You need to secure a private restroom, and you must disable both the sink and toilet, and place a bluing agent in the water in the toilet bowl. Privacy concerns may also be an issue because a test must be performed by an administrator of the same gender.
In addition, the privacy factor also provides an opportunity to attempt to cheat the test by adding adulterants, which creates a negative dillute or positive dillute drug test result, or substituting the specimen entirely. However, technological advances in both testing procedures and lab equipment make it increasingly difficult for dishonest employees to succeed.
This testing method identifies drugs from about a half-hour after use up to several weeks after the last use. Chronic marijuana use is an exception to the rule. Addicts can test positive for over thirty days. You can learn more here: How Long Does Marijuana Stay in Your System?
Employers receive test results in a few days.
Mouth swab / oral fluid
This method of drug testing is relatively newer than other methods, but is still every bit accurate as a urinalysis. It’s also just as fast, simple, and cost-effective. It provides the smallest window of detection though. Still, it identifies most drugs within just a few minutes of use. It only identifies drug use for a period of up to 72 hours prior to the test.
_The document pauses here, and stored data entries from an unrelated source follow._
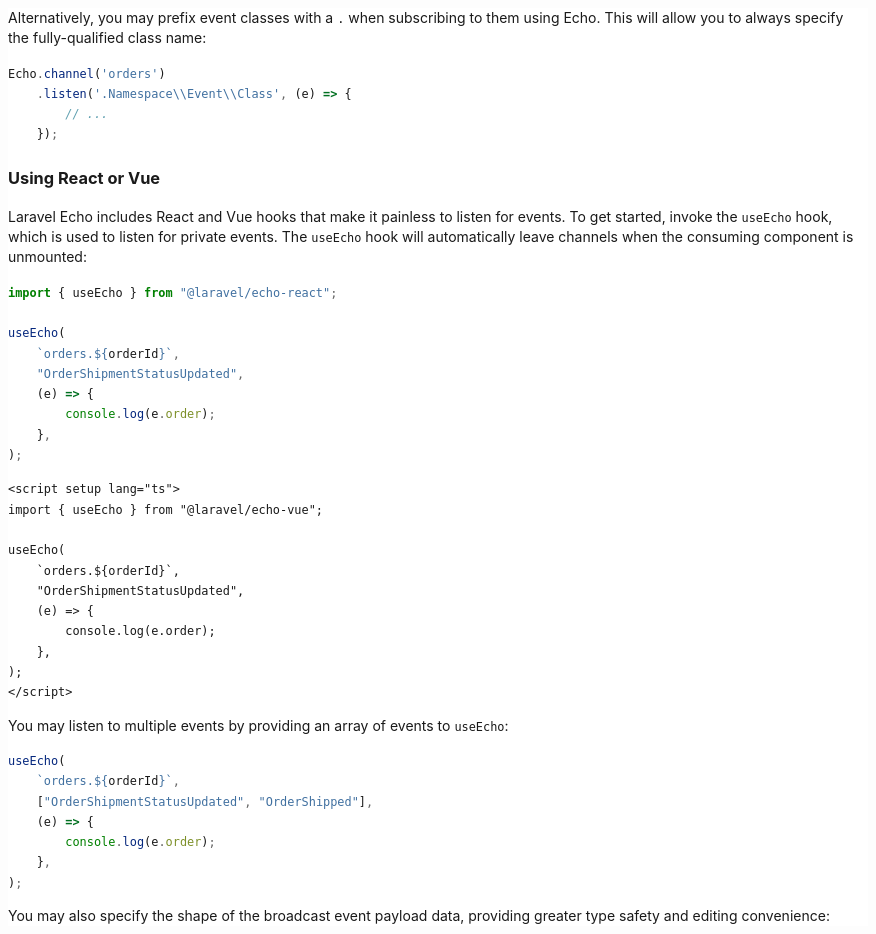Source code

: Alternatively, you may prefix event classes with a `.` when subscribing to them using Echo. This will allow you to always specify the fully-qualified class name:

```js
Echo.channel('orders')
    .listen('.Namespace\\Event\\Class', (e) => {
        // ...
    });
```

<a name="using-react-or-vue"></a>
### Using React or Vue

Laravel Echo includes React and Vue hooks that make it painless to listen for events. To get started, invoke the `useEcho` hook, which is used to listen for private events. The `useEcho` hook will automatically leave channels when the consuming component is unmounted:

```js tab=React
import { useEcho } from "@laravel/echo-react";

useEcho(
    `orders.${orderId}`,
    "OrderShipmentStatusUpdated",
    (e) => {
        console.log(e.order);
    },
);
```

```vue tab=Vue
<script setup lang="ts">
import { useEcho } from "@laravel/echo-vue";

useEcho(
    `orders.${orderId}`,
    "OrderShipmentStatusUpdated",
    (e) => {
        console.log(e.order);
    },
);
</script>
```

You may listen to multiple events by providing an array of events to `useEcho`:

```js
useEcho(
    `orders.${orderId}`,
    ["OrderShipmentStatusUpdated", "OrderShipped"],
    (e) => {
        console.log(e.order);
    },
);
```

You may also specify the shape of the broadcast event payload data, providing greater type safety and editing convenience:
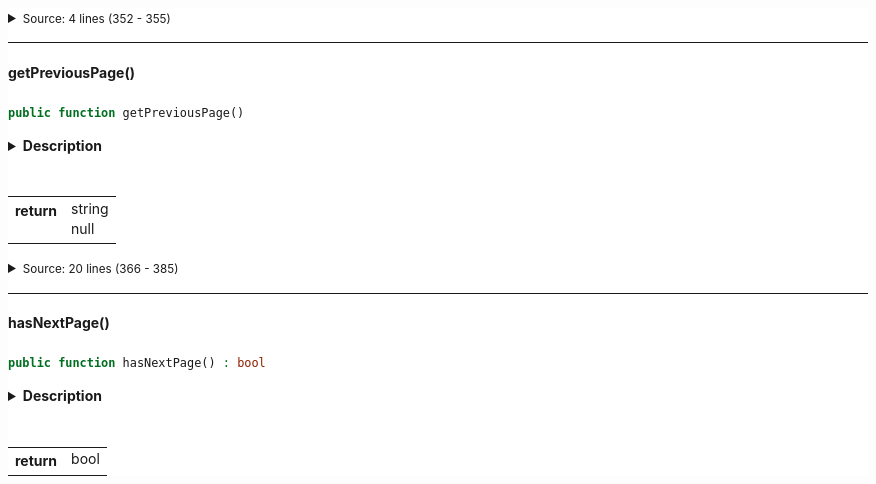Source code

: 



<details><summary><small>Source: 4 lines (352 - 355)</small></summary></details>


<hr>

#### getPreviousPage()

```php
public function getPreviousPage()
```

<details><summary style="margin-bottom:12px;"><strong>Description</strong></summary></details>



<table style="text-align:left">
</table>





<table>
<tr>
<th style="vertical-align:top;">return</th>
<td>string<br>null
</td>
</tr>
</table>





<details><summary><small>Source: 20 lines (366 - 385)</small></summary></details>


<hr>

#### hasNextPage()

```php
public function hasNextPage() : bool
```

<details><summary style="margin-bottom:12px;"><strong>Description</strong></summary></details>



<table style="text-align:left">
</table>





<table>
<tr>
<th style="vertical-align:top;">return</th>
<td>bool
</td>
</tr>
</table>
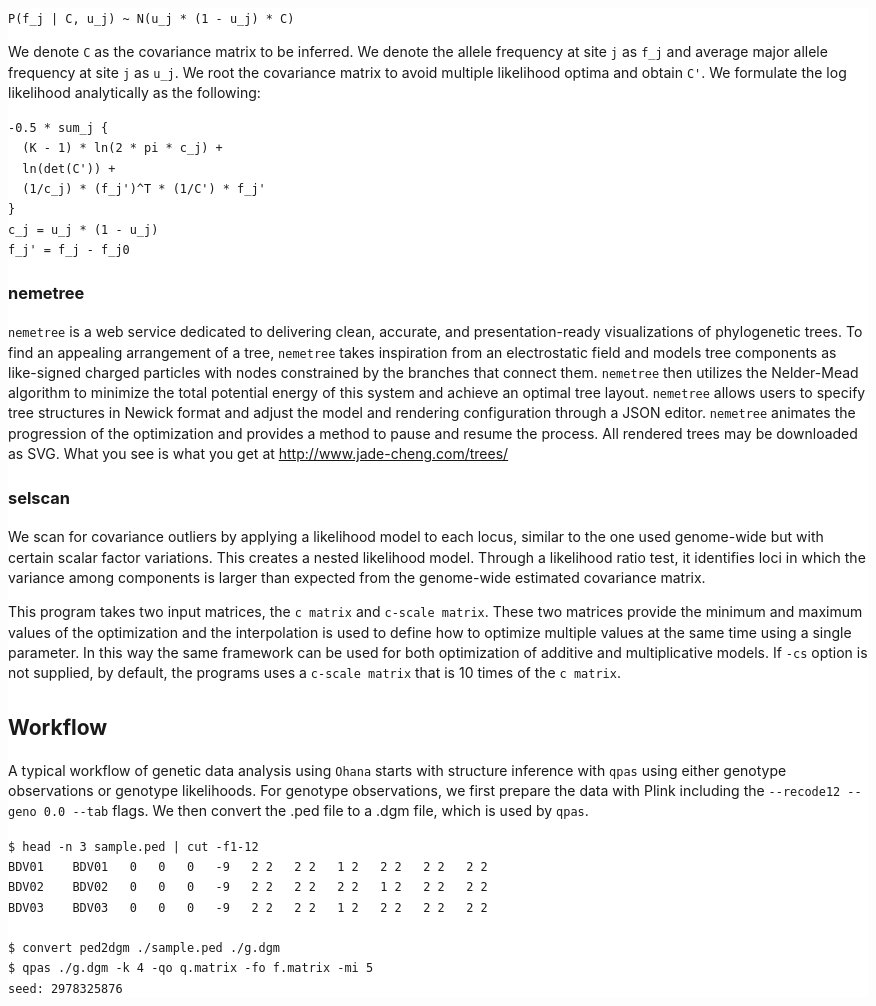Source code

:     P(f_j | C, u_j) ~ N(u_j * (1 - u_j) * C)

We denote `C` as the covariance matrix to be inferred.  We denote the allele frequency at site `j` as `f_j` and average major allele frequency at site `j` as `u_j`.  We root the covariance matrix to avoid multiple likelihood optima and obtain `C'`.  We formulate the log likelihood analytically as the following:

    -0.5 * sum_j {
      (K - 1) * ln(2 * pi * c_j) +
      ln(det(C')) +
      (1/c_j) * (f_j')^T * (1/C') * f_j'
    }
    c_j = u_j * (1 - u_j)
    f_j' = f_j - f_j0

### nemetree

`nemetree` is a web service dedicated to delivering clean, accurate, and presentation-ready visualizations of phylogenetic trees. To find an appealing arrangement of a tree, `nemetree` takes inspiration from an electrostatic field and models tree components as like-signed charged particles with nodes constrained by the branches that connect them. `nemetree` then utilizes the Nelder-Mead algorithm to minimize the total potential energy of this system and achieve an optimal tree layout. `nemetree` allows users to specify tree structures in Newick format and adjust the model and rendering configuration through a JSON editor. `nemetree` animates the progression of the optimization and provides a method to pause and resume the process. All rendered trees may be downloaded as SVG.  What you see is what you get at http://www.jade-cheng.com/trees/

### selscan

We scan for covariance outliers by applying a likelihood model to each locus, similar to the one used genome-wide but with certain scalar factor variations. This creates a nested likelihood model.  Through a likelihood ratio test, it identifies loci in which the variance among components is larger than expected from the genome-wide estimated covariance matrix.

This program takes two input matrices, the `c matrix` and `c-scale matrix`.  These two matrices provide the minimum and maximum values of the optimization and the interpolation is used to define how to optimize multiple values at the same time using a single parameter.  In this way the same framework can be used for both optimization of additive and multiplicative models.  If `-cs` option is not supplied, by default, the programs uses a `c-scale matrix` that is 10 times of the `c matrix`.

## Workflow

A typical workflow of genetic data analysis using `Ohana` starts with structure inference with `qpas` using either genotype observations or genotype likelihoods.  For genotype observations, we first prepare the data with Plink including the `--recode12 --geno 0.0 --tab` flags.  We then convert the .ped file to a .dgm file, which is used by `qpas`.

    $ head -n 3 sample.ped | cut -f1-12
    BDV01    BDV01   0   0   0   -9   2 2   2 2   1 2   2 2   2 2   2 2
    BDV02    BDV02   0   0   0   -9   2 2   2 2   2 2   1 2   2 2   2 2
    BDV03    BDV03   0   0   0   -9   2 2   2 2   1 2   2 2   2 2   2 2

    $ convert ped2dgm ./sample.ped ./g.dgm
    $ qpas ./g.dgm -k 4 -qo q.matrix -fo f.matrix -mi 5
    seed: 2978325876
The most powerful advantage of mouth swab drug testing is that it can be administered literally anywhere—even in plain view of staff. The test only requires putting a mouth swab between the lower cheek and gum. The employee holds it in place until it is saturated. The whole process usually takes less than. Despite the claims we hear many drug users make, the only way to pass a mouth swab drug test is to not use drugs.
Results are received in just a couple of days.
Because it can identify recent drug use, it’s becoming a popular choice for random drug testing. In fact, the HHS (The Health and Human Services Administration) approved the use of this test as an alternate drug testing method for all federally mandated employers as of January 1, 2020.
At this time, it’s uncertain whether or not the DOT will incorporate the test into its regulations.
The less common hair follicle drug test offers the same ease as mouth swab testing, however, it’s more expensive.
The fact that it offers a 90-day detection window overrides the added cost in the eyes of more and more business owners. In fact, the DOT officially requested that the hair test replace the urinalysis. The request is working through the chain-of-command and many expect to hear the final decision soon.
This test requires the collector to cut a small (less than 1” wide) amount of hair, preferably from near the base of the scalp, and secure it in a zipper-lock plastic bag. While this testing method is simple and convenient, some staff may have a problem with having their hair cut.
Body hair can be taken instead and is tested by volume rather than length. Administrators gather enough hair to equal the size of a cotton ball about an inch in diameter.
Body hair provides a longer detection window than head hair. Hair collected from an employee’s head will detect drug use for about 90-days, while hair collected from the body will detect drug use for about a year.
The hair test doesn’t detect current impairment or very recent drug use.